# Wood Stability



## djg (Dec 24, 2009)

I've cut some firewood recently from a Red Oak tree. I won't go into why I didn't have it sawn into lumber; too long of story. Anyway, I want to cut some bowl turning blanks fron the straighter pieces, but I have a few concerns about the soundness of the blanks while turning. Every piece I put on the splitter would split along the same lines. The crack would split around the rings toward the center, not across the center. I realize this is a weak area, is this due to wind shake or something like that? Would it separate at other rings farther out from the center? Are the black rings and stripes running down the log due to a particular species of R. Oak or is it like rot in between the weakened rings? I'm afraid it might blow apart on the lathe. I'm not really trying to save the pieces, you'll probably just say when in doubt, pitch it. But your response would be more for my education. Plus it would be nice to save something from a tree that wasn't suppose to be cut.


----------



## TexasTimbers (Oct 17, 2006)

Looks like that RO was a standing dead, or in the process of dying. Oak wilt has hammered the RO species here in Texas and in other areas around the country. I've cut a bunch of standing dead red oaks and when you get it befoire it gets too far gone you can get some really beautiful spalted wood. AFA it blowing apart on the lathe, if the ring separation is significant it could very well do so. 

Might better go the turning forum also and ask if anyone has experience turning blanks they got from standing dead RO. I know it'll make some pretty items once turned.


----------



## djg (Dec 24, 2009)

Thanks TT,
so the blackness in the grain is due to some sort of rot? By the way, I already had posted in the "Wood Turning" sections for any turners to take a look at this post, but none has replied so far.


----------



## TexasTimbers (Oct 17, 2006)

djg said:


> so the blackness in the grain is due to some sort of rot?


It's a fungus, which causes rot.


----------



## Texas Sawduster (Apr 27, 2009)

*Bbq*

Do you have a smoker?
That looks like prime cold smoker wood to me. If it can't be used for a woodworking project that is. :yes:


----------

→ THE DATA
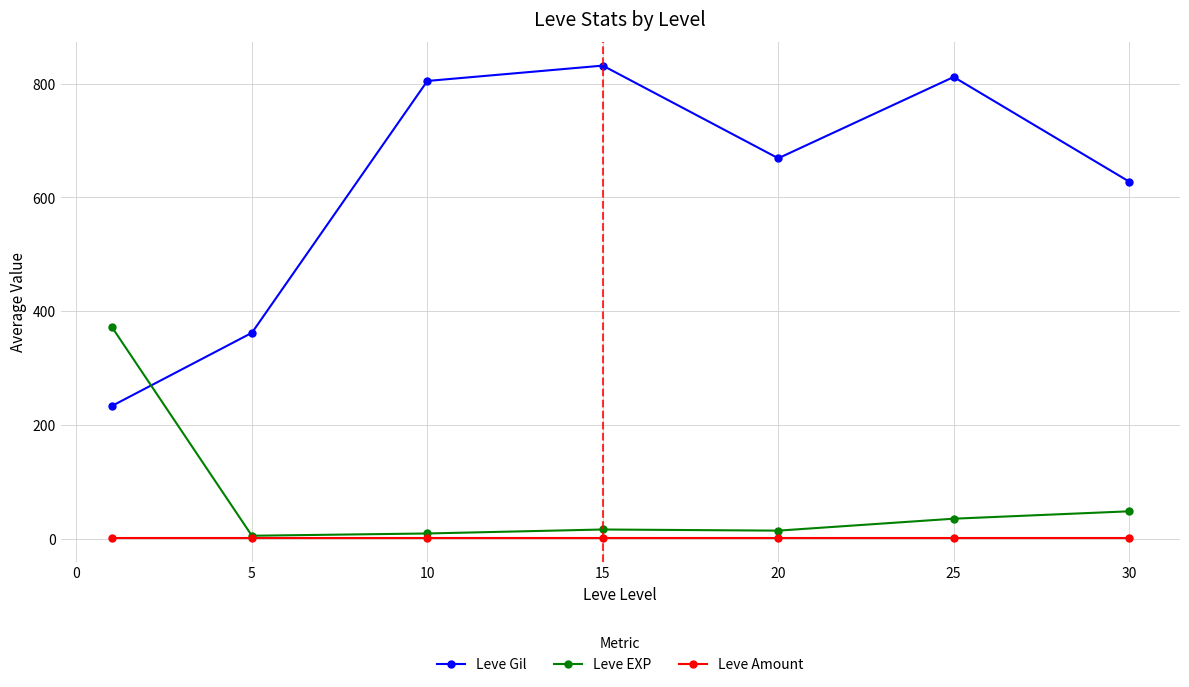

True or false: Leve Gil has more than 1 interior local peaks.

True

→ QUESTIONS ON THE MATERIAL
a. From the red oak thread, transcribe everything from "Looks like that" down to "well do so.".
b. According to the red oak thread, what causes the blackness in the grain?

→ RESPONSES TO THE EXERCISE
a.
Looks like that RO was a standing dead, or in the process of dying. Oak wilt has hammered the RO species here in Texas and in other areas around the country. I've cut a bunch of standing dead red oaks and when you get it befoire it gets too far gone you can get some really beautiful spalted wood. AFA it blowing apart on the lathe, if the ring separation is significant it could very well do so.

b. A fungus, which causes rot.